*** Extracted material ***

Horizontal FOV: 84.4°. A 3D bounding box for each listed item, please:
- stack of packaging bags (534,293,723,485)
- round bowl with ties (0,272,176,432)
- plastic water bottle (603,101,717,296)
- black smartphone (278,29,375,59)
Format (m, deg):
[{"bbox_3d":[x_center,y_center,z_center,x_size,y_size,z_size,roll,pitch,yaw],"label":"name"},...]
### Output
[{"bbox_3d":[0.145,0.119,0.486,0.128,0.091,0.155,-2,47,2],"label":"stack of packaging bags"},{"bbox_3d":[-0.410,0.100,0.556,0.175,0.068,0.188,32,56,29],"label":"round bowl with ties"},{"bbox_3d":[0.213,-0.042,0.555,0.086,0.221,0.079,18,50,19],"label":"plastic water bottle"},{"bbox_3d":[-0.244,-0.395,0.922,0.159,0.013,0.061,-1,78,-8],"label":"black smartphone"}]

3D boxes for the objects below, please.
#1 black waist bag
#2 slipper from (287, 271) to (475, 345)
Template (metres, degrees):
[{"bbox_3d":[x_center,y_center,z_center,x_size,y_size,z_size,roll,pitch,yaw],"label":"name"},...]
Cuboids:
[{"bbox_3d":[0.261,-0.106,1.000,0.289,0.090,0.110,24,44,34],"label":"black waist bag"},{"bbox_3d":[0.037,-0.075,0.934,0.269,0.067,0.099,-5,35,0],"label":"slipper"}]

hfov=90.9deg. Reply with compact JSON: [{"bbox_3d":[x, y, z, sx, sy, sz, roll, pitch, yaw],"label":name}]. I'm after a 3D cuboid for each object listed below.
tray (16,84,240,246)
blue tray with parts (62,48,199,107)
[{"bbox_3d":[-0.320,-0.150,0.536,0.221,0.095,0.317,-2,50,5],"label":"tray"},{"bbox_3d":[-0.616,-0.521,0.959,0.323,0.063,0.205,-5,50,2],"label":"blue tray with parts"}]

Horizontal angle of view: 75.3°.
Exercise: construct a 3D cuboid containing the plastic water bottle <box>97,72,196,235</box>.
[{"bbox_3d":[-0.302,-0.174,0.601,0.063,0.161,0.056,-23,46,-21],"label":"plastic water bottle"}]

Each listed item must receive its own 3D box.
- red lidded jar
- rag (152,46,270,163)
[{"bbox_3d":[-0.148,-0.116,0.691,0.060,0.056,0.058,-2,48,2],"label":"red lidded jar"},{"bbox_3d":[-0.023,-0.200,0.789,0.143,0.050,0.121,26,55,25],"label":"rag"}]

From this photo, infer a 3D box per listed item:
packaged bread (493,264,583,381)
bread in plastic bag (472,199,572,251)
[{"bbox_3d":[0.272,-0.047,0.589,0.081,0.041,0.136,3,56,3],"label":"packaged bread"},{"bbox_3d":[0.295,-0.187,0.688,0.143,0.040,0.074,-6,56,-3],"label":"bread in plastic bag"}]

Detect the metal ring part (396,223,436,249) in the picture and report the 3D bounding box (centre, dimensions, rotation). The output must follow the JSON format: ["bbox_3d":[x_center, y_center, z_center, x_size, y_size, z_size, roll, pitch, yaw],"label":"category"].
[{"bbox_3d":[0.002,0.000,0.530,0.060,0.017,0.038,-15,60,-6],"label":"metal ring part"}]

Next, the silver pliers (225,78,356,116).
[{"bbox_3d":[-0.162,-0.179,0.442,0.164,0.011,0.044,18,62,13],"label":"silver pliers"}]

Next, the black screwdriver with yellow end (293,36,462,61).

*** End of Extracted material ***

▶ **Goal of the exercise**
Copy word for word the stretch of entries above from the line that has "blue tray with parts (62,48,199,107)" through the line that has "packaged bread (493,264,583,381)", both ends included, and nothing outside it.

▶ **Task response**
blue tray with parts (62,48,199,107)
[{"bbox_3d":[-0.320,-0.150,0.536,0.221,0.095,0.317,-2,50,5],"label":"tray"},{"bbox_3d":[-0.616,-0.521,0.959,0.323,0.063,0.205,-5,50,2],"label":"blue tray with parts"}]

Horizontal angle of view: 75.3°.
Exercise: construct a 3D cuboid containing the plastic water bottle <box>97,72,196,235</box>.
[{"bbox_3d":[-0.302,-0.174,0.601,0.063,0.161,0.056,-23,46,-21],"label":"plastic water bottle"}]

Each listed item must receive its own 3D box.
- red lidded jar
- rag (152,46,270,163)
[{"bbox_3d":[-0.148,-0.116,0.691,0.060,0.056,0.058,-2,48,2],"label":"red lidded jar"},{"bbox_3d":[-0.023,-0.200,0.789,0.143,0.050,0.121,26,55,25],"label":"rag"}]

From this photo, infer a 3D box per listed item:
packaged bread (493,264,583,381)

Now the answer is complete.